Each week approximately 860 new claims for Universal Credit become due for their first payment, with 95% of these paid at the end of that first 5 week period.
Anyone suffering financial hardship during this 5 week period can apply for an Advance Payment, with further support also available from the Universal Credit Contingency Fund or Discretionary Support.
Doug Beattie MLA AQ:
To ask the Minister for Communities to outline (i) when the Ombudsman report into her Departmentment's administration of Personal Independence Payments will be published; and (ii) whether this report will be made available to MLAs.

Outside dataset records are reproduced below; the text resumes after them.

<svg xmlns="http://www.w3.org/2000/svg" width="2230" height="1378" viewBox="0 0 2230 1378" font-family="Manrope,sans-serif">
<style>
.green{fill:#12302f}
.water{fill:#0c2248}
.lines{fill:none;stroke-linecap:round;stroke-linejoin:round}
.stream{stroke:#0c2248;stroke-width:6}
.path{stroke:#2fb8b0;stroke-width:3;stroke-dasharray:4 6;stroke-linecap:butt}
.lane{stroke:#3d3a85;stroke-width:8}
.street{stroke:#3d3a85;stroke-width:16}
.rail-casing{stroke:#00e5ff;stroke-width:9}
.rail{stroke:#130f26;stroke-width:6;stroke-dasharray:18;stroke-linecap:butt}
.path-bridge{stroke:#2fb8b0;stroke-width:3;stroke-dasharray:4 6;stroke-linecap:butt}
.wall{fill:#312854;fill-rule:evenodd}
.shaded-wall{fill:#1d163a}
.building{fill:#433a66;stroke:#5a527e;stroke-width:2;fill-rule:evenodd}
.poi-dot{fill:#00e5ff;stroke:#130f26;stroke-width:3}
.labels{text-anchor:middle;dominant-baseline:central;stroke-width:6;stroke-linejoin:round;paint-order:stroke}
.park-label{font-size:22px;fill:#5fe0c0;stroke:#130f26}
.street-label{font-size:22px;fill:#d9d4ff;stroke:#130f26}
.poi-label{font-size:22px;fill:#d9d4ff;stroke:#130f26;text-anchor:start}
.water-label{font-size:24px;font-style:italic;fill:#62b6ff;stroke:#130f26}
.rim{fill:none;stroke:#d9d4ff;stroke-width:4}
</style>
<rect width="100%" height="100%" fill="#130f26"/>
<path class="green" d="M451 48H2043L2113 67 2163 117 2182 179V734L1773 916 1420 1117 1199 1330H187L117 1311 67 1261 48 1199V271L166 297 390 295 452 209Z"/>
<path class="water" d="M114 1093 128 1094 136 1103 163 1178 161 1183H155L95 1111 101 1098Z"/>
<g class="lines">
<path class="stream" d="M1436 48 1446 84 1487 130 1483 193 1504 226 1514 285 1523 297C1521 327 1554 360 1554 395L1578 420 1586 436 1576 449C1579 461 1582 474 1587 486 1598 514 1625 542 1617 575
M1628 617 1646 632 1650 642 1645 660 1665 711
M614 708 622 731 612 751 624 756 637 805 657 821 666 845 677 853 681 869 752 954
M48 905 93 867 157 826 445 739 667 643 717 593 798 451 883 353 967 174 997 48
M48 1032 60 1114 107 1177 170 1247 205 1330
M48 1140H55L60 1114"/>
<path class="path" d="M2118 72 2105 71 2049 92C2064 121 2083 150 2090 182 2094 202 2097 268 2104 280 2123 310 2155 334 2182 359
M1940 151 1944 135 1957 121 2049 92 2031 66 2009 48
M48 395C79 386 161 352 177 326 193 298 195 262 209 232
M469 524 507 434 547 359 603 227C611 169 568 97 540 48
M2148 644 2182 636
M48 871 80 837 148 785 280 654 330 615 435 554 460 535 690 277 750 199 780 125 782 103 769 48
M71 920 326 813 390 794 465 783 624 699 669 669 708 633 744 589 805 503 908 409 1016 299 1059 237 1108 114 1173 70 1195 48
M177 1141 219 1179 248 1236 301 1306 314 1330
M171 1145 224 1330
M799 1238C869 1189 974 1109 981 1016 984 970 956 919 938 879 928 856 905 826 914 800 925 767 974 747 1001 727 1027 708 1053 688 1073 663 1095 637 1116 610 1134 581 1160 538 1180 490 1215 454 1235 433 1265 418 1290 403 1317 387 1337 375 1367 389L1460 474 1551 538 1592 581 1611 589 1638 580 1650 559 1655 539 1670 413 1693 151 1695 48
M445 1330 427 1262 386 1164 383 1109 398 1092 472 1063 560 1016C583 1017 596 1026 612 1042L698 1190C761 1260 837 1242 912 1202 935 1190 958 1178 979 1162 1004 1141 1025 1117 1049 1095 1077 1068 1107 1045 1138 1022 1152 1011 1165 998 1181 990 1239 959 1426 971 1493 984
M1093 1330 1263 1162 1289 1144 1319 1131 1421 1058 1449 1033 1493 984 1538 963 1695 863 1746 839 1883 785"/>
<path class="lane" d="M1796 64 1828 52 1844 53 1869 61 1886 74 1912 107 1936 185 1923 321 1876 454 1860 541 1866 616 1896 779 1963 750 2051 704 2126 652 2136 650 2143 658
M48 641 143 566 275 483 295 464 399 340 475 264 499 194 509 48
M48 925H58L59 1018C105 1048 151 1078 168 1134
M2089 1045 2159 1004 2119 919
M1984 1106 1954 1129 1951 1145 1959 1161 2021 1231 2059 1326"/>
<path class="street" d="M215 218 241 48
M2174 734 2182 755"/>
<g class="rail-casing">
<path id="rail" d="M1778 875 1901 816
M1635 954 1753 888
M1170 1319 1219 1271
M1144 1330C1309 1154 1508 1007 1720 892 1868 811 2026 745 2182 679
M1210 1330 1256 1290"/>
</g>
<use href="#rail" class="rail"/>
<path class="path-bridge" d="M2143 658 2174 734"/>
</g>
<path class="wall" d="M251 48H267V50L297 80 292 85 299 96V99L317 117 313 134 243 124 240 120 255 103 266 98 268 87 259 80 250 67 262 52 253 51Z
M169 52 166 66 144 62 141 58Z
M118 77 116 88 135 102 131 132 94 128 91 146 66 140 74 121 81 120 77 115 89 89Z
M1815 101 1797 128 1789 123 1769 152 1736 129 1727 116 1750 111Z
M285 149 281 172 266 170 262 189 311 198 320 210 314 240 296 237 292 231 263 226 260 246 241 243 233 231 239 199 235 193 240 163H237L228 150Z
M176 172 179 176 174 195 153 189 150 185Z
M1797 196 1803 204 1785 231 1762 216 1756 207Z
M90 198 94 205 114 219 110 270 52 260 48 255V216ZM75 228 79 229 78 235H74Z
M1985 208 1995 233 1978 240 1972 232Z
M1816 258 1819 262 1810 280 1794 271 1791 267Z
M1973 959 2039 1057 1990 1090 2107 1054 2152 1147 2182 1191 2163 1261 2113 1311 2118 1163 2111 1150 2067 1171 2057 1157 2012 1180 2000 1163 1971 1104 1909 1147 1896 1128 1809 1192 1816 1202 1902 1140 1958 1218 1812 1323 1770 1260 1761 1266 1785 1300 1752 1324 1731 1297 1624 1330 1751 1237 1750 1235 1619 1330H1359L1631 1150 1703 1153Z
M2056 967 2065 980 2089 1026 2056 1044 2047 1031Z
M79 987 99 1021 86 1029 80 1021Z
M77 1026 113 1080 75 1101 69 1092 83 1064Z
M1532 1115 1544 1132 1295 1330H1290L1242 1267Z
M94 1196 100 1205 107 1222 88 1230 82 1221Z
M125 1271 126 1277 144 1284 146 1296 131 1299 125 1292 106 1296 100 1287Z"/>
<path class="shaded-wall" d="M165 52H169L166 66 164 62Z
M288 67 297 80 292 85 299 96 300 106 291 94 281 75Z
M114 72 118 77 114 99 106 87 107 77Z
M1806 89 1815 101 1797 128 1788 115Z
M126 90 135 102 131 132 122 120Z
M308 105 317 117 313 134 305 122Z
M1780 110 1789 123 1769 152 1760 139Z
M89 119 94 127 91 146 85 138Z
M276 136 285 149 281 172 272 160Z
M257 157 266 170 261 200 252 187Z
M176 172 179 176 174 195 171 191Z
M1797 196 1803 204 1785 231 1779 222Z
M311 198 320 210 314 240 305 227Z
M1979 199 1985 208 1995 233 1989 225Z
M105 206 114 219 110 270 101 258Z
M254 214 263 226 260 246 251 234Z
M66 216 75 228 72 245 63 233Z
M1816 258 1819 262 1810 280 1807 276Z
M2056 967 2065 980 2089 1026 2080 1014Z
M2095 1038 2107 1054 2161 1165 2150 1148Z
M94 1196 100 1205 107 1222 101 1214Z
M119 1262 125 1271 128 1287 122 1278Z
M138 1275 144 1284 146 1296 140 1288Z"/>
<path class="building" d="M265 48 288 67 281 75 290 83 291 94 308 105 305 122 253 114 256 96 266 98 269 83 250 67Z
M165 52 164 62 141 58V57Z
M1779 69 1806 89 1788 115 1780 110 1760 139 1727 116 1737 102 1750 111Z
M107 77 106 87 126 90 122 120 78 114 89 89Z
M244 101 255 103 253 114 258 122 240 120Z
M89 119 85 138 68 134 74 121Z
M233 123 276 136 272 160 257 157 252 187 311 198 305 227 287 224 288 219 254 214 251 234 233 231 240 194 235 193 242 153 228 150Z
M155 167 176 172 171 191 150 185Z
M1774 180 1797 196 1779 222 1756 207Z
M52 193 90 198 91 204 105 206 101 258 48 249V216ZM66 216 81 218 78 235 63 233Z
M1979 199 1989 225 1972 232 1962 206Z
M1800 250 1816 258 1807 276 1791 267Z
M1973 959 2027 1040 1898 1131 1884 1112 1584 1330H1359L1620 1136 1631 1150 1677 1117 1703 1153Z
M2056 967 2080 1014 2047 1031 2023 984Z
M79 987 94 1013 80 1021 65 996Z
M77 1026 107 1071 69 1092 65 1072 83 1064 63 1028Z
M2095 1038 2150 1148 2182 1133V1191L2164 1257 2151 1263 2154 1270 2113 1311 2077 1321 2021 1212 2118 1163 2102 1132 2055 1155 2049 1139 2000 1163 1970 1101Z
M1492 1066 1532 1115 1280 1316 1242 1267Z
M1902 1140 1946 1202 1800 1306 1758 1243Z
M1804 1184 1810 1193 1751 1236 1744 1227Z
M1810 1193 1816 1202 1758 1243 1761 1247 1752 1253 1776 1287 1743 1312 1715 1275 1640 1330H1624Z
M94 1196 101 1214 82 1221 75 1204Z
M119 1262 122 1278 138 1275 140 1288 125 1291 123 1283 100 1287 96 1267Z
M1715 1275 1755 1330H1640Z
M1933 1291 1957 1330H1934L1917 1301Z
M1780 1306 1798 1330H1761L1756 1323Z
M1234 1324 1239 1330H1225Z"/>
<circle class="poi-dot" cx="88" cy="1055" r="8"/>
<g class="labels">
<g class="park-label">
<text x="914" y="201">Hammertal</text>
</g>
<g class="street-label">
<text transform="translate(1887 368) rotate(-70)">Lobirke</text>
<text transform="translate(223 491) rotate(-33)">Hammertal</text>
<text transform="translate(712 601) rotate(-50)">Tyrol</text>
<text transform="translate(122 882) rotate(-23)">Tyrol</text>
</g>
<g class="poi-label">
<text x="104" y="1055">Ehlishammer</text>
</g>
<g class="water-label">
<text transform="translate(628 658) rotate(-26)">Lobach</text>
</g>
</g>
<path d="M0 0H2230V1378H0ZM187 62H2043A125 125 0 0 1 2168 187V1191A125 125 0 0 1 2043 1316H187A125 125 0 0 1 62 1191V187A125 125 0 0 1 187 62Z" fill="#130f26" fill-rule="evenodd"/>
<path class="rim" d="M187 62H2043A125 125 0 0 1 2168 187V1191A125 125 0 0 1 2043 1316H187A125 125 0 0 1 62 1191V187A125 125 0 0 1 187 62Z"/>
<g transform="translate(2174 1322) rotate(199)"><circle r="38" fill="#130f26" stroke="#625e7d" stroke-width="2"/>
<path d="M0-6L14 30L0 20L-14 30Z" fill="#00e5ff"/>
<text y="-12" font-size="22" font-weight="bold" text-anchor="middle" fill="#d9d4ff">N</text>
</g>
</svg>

My Department is co-operating fully with the Northern Ireland Public Services Ombudsman’s investigation into the administration of Personal Independence Payment. The arrangements for publication of a report is a matter for the Ombudsman’s office.
Andy Allen MLA AQ:
To ask the Minister for Communities what engagement her Department has had with the Minister of Finance or Executive colleagues to ring-fence funding for welfare supplementary payments.
Senior officials within the Department have been liaising with senior officials in the Department of Finance in relation to mitigations beyond March 2020. The Department has provided estimates the future funding required (£40.4m) for welfare supplementary payments as part of the Department of Finance commissioned budget exercises and also to inform costing of ‘New Decade, New Approach’. As Minister I will work with the Executive to extend existing mitigations measures beyond March 2020.
Departmental officials continue to liaise with Department of Finance officials as we seek to secure this funding to continue to provide financial support for claimants who have been impacted by welfare reforms.